The regulations are however complicated and the calculations required under these rules are complex. Thus, instead of highlighting parts of the rules that may be up to discussion (there might be many), the key features of the regime have been summarized on a very high-level below.
- A company is considered closely held if four individuals owns at least 50 percent of the shares in the company.
- A share in a closely held company is considered a qualified share if the owner, or any of his close relatives, has been working actively in the company to a significant extent. When assessing whether the criteria for a qualified share are fulfilled, the circumstances during the tax year and the five preceding tax years is of relevance.

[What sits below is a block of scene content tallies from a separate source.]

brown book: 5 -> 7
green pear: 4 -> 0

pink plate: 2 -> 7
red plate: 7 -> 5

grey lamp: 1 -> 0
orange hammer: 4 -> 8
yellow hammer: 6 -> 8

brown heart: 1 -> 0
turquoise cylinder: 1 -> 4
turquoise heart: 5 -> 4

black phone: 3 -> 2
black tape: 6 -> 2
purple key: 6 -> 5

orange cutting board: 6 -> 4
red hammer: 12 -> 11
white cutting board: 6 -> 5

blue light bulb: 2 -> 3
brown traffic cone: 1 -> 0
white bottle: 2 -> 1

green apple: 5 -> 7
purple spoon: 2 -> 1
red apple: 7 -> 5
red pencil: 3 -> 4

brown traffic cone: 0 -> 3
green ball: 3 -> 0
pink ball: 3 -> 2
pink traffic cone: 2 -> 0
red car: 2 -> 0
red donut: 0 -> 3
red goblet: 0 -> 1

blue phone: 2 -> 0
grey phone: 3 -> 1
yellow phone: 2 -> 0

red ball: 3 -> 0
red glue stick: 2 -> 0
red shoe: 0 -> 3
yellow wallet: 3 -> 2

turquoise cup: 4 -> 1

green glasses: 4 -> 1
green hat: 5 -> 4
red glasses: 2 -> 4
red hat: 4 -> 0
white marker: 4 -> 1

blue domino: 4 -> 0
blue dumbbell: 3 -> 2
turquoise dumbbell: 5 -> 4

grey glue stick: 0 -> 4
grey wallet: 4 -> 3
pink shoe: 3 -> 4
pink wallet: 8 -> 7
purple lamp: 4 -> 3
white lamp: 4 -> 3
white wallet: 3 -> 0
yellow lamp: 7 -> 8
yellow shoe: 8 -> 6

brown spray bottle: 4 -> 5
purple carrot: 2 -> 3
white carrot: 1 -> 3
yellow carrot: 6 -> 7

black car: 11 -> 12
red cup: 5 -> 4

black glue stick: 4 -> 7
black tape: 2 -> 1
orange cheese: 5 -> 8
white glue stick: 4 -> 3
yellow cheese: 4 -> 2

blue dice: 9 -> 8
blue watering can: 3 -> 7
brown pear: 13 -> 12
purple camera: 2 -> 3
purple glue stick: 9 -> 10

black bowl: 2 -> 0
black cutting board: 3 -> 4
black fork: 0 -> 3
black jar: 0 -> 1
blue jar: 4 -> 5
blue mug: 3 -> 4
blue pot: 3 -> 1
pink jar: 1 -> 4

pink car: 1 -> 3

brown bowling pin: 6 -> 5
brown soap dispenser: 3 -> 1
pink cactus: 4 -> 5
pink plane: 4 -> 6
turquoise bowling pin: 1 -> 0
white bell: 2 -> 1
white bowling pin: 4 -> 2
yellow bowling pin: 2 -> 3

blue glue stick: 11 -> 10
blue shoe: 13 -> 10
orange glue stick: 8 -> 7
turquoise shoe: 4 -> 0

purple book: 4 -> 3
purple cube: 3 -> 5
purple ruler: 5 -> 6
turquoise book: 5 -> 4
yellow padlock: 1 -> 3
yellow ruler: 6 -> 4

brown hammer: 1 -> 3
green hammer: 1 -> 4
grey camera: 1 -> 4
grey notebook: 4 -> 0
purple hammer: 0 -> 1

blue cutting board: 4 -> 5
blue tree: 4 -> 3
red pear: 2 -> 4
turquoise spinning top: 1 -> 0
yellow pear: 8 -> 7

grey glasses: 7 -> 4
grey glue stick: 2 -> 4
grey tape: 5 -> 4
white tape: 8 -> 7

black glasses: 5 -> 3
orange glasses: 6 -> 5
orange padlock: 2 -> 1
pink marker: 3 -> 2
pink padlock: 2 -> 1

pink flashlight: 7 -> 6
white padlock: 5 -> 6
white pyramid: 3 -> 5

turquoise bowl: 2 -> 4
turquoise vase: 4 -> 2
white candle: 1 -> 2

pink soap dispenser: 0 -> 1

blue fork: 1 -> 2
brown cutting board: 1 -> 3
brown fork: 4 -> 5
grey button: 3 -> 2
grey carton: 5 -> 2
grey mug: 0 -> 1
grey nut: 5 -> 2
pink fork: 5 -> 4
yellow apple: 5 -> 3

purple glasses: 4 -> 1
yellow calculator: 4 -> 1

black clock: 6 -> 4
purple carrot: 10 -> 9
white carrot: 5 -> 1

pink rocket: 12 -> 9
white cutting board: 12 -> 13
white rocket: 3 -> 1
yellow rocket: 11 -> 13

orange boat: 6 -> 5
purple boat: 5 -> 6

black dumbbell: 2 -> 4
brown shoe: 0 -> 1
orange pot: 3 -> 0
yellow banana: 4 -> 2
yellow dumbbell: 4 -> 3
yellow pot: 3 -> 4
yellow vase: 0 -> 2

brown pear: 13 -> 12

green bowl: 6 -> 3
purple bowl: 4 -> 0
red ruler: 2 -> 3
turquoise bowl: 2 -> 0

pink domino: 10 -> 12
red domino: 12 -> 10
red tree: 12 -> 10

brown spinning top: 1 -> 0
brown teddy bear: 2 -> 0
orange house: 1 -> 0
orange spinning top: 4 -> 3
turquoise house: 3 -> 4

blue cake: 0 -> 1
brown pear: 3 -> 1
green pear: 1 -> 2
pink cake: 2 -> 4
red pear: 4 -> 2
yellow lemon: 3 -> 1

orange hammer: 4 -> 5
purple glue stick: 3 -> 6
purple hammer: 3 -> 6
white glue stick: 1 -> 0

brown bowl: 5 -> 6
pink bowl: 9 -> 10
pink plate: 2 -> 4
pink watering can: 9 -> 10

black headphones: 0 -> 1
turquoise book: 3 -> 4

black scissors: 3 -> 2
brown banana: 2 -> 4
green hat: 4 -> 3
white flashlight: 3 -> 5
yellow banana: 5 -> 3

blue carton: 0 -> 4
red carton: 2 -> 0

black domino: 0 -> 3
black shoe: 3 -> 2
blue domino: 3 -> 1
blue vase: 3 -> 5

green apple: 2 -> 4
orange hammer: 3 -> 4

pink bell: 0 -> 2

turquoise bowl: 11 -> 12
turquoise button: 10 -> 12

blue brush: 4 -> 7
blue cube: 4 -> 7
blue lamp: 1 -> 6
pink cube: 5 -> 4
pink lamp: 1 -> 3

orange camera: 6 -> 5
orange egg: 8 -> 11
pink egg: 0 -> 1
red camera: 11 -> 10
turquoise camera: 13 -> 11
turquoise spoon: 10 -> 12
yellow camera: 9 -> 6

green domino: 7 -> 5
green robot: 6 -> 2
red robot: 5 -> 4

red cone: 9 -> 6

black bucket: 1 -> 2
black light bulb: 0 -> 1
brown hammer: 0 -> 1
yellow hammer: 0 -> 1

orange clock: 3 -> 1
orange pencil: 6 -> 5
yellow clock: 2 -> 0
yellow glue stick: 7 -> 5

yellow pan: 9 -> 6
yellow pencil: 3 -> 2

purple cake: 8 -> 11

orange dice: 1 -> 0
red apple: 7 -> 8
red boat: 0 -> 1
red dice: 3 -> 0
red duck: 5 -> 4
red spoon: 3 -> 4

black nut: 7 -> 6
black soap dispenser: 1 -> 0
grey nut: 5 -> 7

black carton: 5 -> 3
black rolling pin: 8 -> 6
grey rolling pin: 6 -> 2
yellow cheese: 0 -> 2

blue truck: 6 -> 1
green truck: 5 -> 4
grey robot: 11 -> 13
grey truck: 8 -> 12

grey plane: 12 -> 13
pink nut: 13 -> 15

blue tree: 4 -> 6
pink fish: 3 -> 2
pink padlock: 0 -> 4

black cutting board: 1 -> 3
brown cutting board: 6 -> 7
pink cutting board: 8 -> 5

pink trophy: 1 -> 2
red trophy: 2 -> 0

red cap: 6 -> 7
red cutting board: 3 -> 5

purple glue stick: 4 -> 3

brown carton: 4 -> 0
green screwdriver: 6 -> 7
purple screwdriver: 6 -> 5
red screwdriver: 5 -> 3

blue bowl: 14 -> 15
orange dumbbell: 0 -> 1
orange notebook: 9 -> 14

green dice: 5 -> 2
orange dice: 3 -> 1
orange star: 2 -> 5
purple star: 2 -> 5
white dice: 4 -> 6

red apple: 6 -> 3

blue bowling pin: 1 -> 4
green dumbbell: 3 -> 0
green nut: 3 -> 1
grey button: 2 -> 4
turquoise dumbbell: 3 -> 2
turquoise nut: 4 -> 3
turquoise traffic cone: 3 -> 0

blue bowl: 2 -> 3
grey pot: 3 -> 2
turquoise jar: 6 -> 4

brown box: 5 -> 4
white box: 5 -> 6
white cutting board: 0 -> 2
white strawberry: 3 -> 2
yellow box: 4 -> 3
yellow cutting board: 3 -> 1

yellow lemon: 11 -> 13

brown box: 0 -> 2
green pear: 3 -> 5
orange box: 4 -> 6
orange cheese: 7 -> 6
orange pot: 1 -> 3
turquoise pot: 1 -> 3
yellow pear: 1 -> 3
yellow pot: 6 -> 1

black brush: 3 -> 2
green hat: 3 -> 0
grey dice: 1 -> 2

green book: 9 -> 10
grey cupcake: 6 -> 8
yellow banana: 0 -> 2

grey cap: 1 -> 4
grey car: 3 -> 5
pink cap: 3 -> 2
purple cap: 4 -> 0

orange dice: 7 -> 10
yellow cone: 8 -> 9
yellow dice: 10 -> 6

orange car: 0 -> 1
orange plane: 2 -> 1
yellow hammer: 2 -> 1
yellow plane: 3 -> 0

- A share is also considered qualified if the owner, or any of his close relatives, has been working actively in another closely held company that conducts the same or similar business, to a noteworthy extent. In case law, it has been stipulated that the expression same or similar business mainly refers to cases where all or parts of the business of a closely held company are transferred to another such company, and where the business of the latter company is within the scope of the previously conducted business or when there is a certain connection between the companies (see e.g. RÅ 1999 ref. 28, RÅ 2010 ref. 11 I-V and HFD 2011 ref. 75).
- Shares are however not considered qualified if an external investor (which is not related to the company or any of the other owners) owns at least 30 percent of the shares in the company, and has a right to receive dividends with a corresponding percentage. Again, the circumstances during the tax year and the five preceding tax years must be taken into consideration when making the assessment.
- Qualified shares are taxed under special rules. Owners should annually calculate a threshold amount up to which the owners pay a caped capital gain tax of 20 % on dividends and capital gains from the closely held company (sw. gränsbeloppet). This threshold amount is calculated based on a standard amount, or with varying variables such as the acquisition value of the shares and the salary paid to any employees of the company or any subsidiaries.
- If the amount of the dividend and/or capital gain is exceeding this threshold amount (gränsbeloppet), the remaining part is taxed as income of employment up to another threshold amount (sw. takbeloppet). Dividends and capital gains exceeding the latter threshold is taxed at a tax rate of 30 %.
- An owner of a closely held company must attach a special form (K10) to his or her annual income tax return. In this form, the thresholds are calculated and reported, as well as received dividends and capital gains. For those who do not receive dividend or sell shares can roll over the threshold amount (gränsbeloppet) for future years, with no cap in time. This means that owners can build up a relatively large threshold amount to which dividends and capital gains are taxed with 20 % tax.
With the right management and planning, it is possible to use the rules targeting closely held companies as a tool for tax optimization. Thus, if the rules may be applicable, it is recommended that the company structure is analysed before proceeding with distributions of larger dividends, an exit or IPO. Also, it is important that owners of qualified shares are observant on the thresholds to make sure that the profit of the closely held company is distributed tax-efficient.
Proposal on new legislation
Recently, a new proposal has been presented with the purpose to simplify and improve the rules regarding the taxation of owners of closely held companies. The aim is to promote entrepreneurship and improve the conditions for small and medium-sized enterprises by proposing e.g. that the threshold amounts are increased. Another advantage of the proposals is to simplify the rules and reduce administrative burden for entrepreneurs.
The proposals are suggested to come into effect on January 1, 2026, and we will of course follow the updates on this proposal closely.